*** Extracted text ***

Responses so far suggest that the most significant question is not how or where students are learning during lockdown but who they are becoming now that they have gone from classroom to bedroom. Those answers have ranged from remarkable to wrenching.
Broadcaster-to-be 13-year-old Aliha Ali has taken quarantine as a chance to work on her career.
“I’m spending less time learning and more time watching YouTube videos and Netflix,” wrote Ali, who hosts a children’s news program called “C-News” on the Jinn TV network in Pakistan. She also films videos with her brother for “The Aliha & Aahil Show” on YouTube. Watching and making videos “helps to keep myself busy and creative,” Ali wrote.
Released from research papers that used to keep her up until midnight, student Sydney Si-Xian Lee, 15, worked with her best friend to organize student musicians around the U.S. for an online concert to raise money for DirectRelief, an organization that equips doctors and nurses worldwide with life-saving medical resources.
“I’ve always known that change starts with one step,” said Lee, from Elmhurst, Illinois. “But feeling it firsthand is new.”

*** End of Extracted text ***
*** Data listing ***

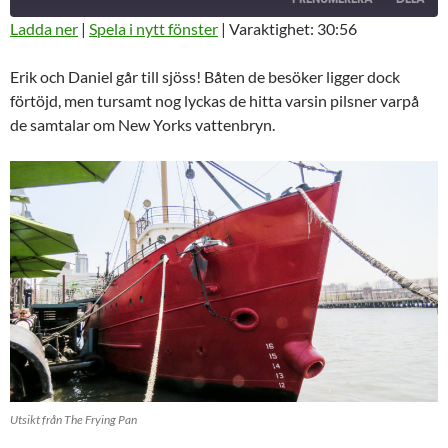
10
30
SEKUNDER
SEKUNDER
Ladda ner
|
Spela i nytt fönster
|
Varaktighet: 30:56
DELA
RSS-
Erik och Daniel går till sjöss! Båten de besöker ligger dock
FLÖDE
LÄNK
förtöjd, men tursamt nog lyckas de hitta varsin pilsner varpå
de samtalar om New Yorks vattenbryn.
BÄDDA IN
Utsikt från The Frying Pan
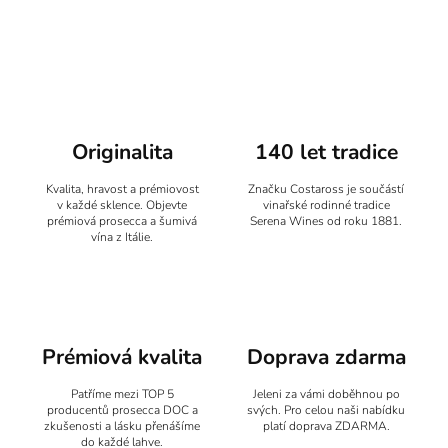
á
d
a
c
í
p
r
v
Originalita
140 let tradice
k
y
v
Kvalita, hravost a prémiovost
Značku Costaross je součástí
v každé sklence. Objevte
vinařské rodinné tradice
ý
prémiová prosecca a šumivá
Serena Wines od roku 1881.
p
vína z Itálie.
i
s
u
Prémiová kvalita
Doprava zdarma
Patříme mezi TOP 5
Jeleni za vámi doběhnou po
producentů prosecca DOC a
svých. Pro celou naši nabídku
zkušenosti a lásku přenášíme
platí doprava ZDARMA.
do každé lahve.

*** End of Data listing ***

* Tasks and exercises
**A.** Reproduce word for word the part of the lockdown passage between "Released from research" and "life-saving medical resources.", inclusive.
**B.** According to the lockdown passage, why does Aliha Ali spend her time watching and making videos? Answer in one to three sentences.
None of the data is needed.

* Outputs by task
**A.**
Released from research papers that used to keep her up until midnight, student Sydney Si-Xian Lee, 15, worked with her best friend to organize student musicians around the U.S. for an online concert to raise money for DirectRelief, an organization that equips doctors and nurses worldwide with life-saving medical resources.

**B.** Ali says watching and making videos helps keep her busy and creative.